*** MATERIALS PROVIDED ***

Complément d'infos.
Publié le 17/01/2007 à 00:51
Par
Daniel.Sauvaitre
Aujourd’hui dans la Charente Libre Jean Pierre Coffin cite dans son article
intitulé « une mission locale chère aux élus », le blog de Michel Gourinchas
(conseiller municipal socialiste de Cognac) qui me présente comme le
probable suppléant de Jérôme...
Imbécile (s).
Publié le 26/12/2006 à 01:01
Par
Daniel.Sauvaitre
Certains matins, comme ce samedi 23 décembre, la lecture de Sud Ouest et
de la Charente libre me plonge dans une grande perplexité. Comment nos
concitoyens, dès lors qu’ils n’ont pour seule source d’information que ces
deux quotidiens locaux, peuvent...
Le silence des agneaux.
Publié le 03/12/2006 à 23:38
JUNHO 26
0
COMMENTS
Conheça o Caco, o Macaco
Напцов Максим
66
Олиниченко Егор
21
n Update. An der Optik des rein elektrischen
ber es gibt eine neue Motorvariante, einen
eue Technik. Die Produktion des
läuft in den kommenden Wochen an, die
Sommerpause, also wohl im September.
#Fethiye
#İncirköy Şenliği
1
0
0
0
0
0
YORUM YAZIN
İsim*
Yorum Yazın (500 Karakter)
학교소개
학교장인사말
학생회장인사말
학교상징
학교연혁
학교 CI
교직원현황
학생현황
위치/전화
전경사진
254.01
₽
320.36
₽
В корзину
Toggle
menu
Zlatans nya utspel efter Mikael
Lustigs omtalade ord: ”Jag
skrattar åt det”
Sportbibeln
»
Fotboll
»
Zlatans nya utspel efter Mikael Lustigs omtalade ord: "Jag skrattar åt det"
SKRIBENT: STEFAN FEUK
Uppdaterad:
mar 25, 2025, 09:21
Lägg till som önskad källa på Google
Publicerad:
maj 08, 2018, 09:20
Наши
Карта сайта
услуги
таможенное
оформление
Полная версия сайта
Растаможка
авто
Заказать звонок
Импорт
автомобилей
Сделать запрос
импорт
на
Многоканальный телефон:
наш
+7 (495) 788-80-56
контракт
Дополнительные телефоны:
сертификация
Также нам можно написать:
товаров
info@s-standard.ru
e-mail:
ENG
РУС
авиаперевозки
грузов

*** End of MATERIALS PROVIDED ***

### [WORK TASK]
Change every "Daniel.Sauvaitre" in these lines to "D. Sauvaitre" and leave everything else as it is.

### [EXERCISE OUTPUT]
Complément d'infos.
Publié le 17/01/2007 à 00:51
Par
D. Sauvaitre
Aujourd’hui dans la Charente Libre Jean Pierre Coffin cite dans son article
intitulé « une mission locale chère aux élus », le blog de Michel Gourinchas
(conseiller municipal socialiste de Cognac) qui me présente comme le
probable suppléant de Jérôme...
Imbécile (s).
Publié le 26/12/2006 à 01:01
Par
D. Sauvaitre
Certains matins, comme ce samedi 23 décembre, la lecture de Sud Ouest et
de la Charente libre me plonge dans une grande perplexité. Comment nos
concitoyens, dès lors qu’ils n’ont pour seule source d’information que ces
deux quotidiens locaux, peuvent...
Le silence des agneaux.
Publié le 03/12/2006 à 23:38
JUNHO 26
0
COMMENTS
Conheça o Caco, o Macaco
Напцов Максим
66
Олиниченко Егор
21
n Update. An der Optik des rein elektrischen
ber es gibt eine neue Motorvariante, einen
eue Technik. Die Produktion des
läuft in den kommenden Wochen an, die
Sommerpause, also wohl im September.
#Fethiye
#İncirköy Şenliği
1
0
0
0
0
0
YORUM YAZIN
İsim*
Yorum Yazın (500 Karakter)
학교소개
학교장인사말
학생회장인사말
학교상징
학교연혁
학교 CI
교직원현황
학생현황
위치/전화
전경사진
254.01
₽
320.36
₽
В корзину
Toggle
menu
Zlatans nya utspel efter Mikael
Lustigs omtalade ord: ”Jag
skrattar åt det”
Sportbibeln
»
Fotboll
»
Zlatans nya utspel efter Mikael Lustigs omtalade ord: "Jag skrattar åt det"
SKRIBENT: STEFAN FEUK
Uppdaterad:
mar 25, 2025, 09:21
Lägg till som önskad källa på Google
Publicerad:
maj 08, 2018, 09:20
Наши
Карта сайта
услуги
таможенное
оформление
Полная версия сайта
Растаможка
авто
Заказать звонок
Импорт
автомобилей
Сделать запрос
импорт
на
Многоканальный телефон:
наш
+7 (495) 788-80-56
контракт
Дополнительные телефоны:
сертификация
Также нам можно написать:
товаров
info@s-standard.ru
e-mail:
ENG
РУС
авиаперевозки
грузов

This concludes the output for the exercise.